Cover design processes can be a bit like clothes shopping with your mum: there’s a fair bit of getting affronted when a suggestion is made because while sure, that’s a nice enough large geometric print a-line tunic/ cover design, DO YOU EVEN KNOW ME/HAVE YOU EVEN READ THIS BOOK? When you’re shopping with your mum you can pretend you thought she meant the tunic was something she would like, and you both save face, but with book covers you are terrified of pissing anyone at the publisher off and getting a reputation as A Difficult Author so you have to just say ‘that’s a very interesting direction’ while also screaming ‘NO NO NO’ with your eyes, which has a less than 100 percent success rate when done via email. Luckily for me, it all worked out fantastically well and my cover is the greatest, so please feel free to judge my book by the cover and recommend it to your friends and family accordingly.

It’s only just occurred to me that one of the great benefits of a really good cover is that if you’re feeling a bit nervous and fearful for your book, (which let’s face it, who isn’t, because it’s taken everything in you to write it and get this far and what if everyone hates it?) then you get to wrap it in a protective layer of someone else’s talent to present it to the world.

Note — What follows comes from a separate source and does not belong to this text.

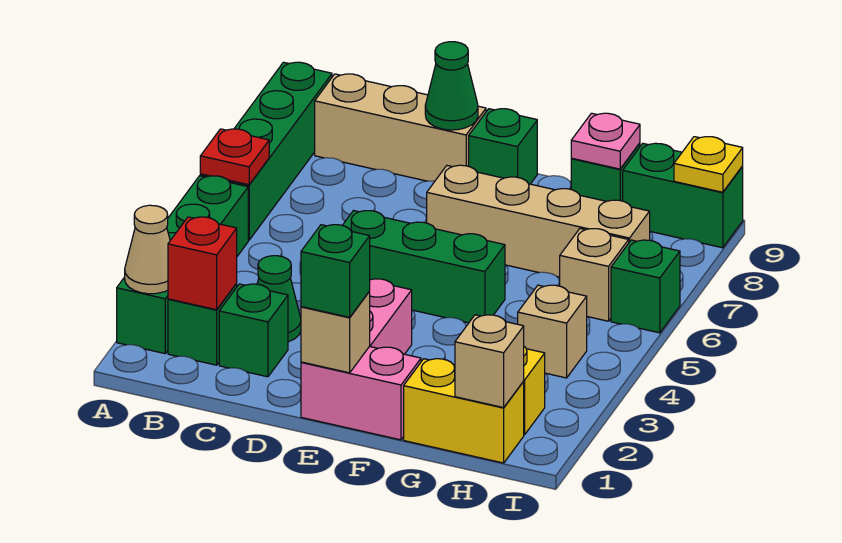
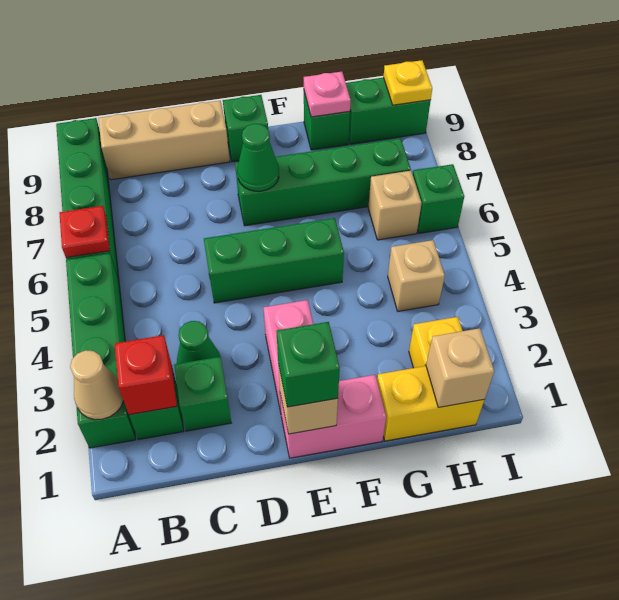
green cone D9 level 2 -> green cone E7 level 2
tan brick E7:H7 level 1 -> green brick E7:H7 level 1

That is an excellent deal.

I’m not going to show the cover in this post, because I am doing what’s called Building Interest. Next time, I promise. Or sooner, over on Instagram Stories, which is where I do most of my day-to-day timewasting or ‘Content Production’ as I prefer to call it.

On the home front, all continues as it generally does at this time of year, with various viruses queueing up all the way down the street to take their turn to strike us down. This week it’s May Blossom’s turn with a chest infection, while last week we had Garnet with my personal favourite, the Night Vomits. I was certain we’d all get it, as the virus was so virulent that practically every kindergartener at the school came down with it. But it’s seven days and eighteen bottles of Domestos later, so I think we might have dodged it.

Oh, and I’ve rejoined the gym and lost my mind with enthusiasm over it, as I am wont to do. I’ve been three days in a row and now I can’t walk up the stairs. I’ve been doing Zumba classes with the old ladies, like I used to. It’s all the same old ladies that were there before, but now they’re a few years older and a few years hotter than me. But this time I like them more. Last time I found all the sexiness and gyration and shouting ‘woooo!’ that goes on in a Zumba class completely intolerable. It made me cringe to see them all flailing about, loving themselves and reclaiming their sex appeal. And all those mirrors. Gave me the absolute horrors. Probably because I’d just had a baby and had lost my centre of gravity along with my sense of self, and couldn’t swing my hips in the right direction or in time with the correct arm to save myself. I felt like a highly uncoordinated hippo in a salsa club.

I don’t know what’s changed. Maybe it’s that I no longer have postnatal depression. Maybe it’s that I’ve come to terms with my new maternal figure and have realised that life’s too short not to dance yourself stupid with a bunch of life-loving women a few times a week. Maybe it’s because the first class I went to happened to be a fundraiser for the drought-stricken farmers so everyone there except me and one other newbie was dressed head to toe in animal print, all the songs were African-themed and half of the class was taught by a man in a gorilla costume. Whatever the reason, now I feel like a sexy highly uncoordinated hippo in a salsa club, which is a distinct improvement.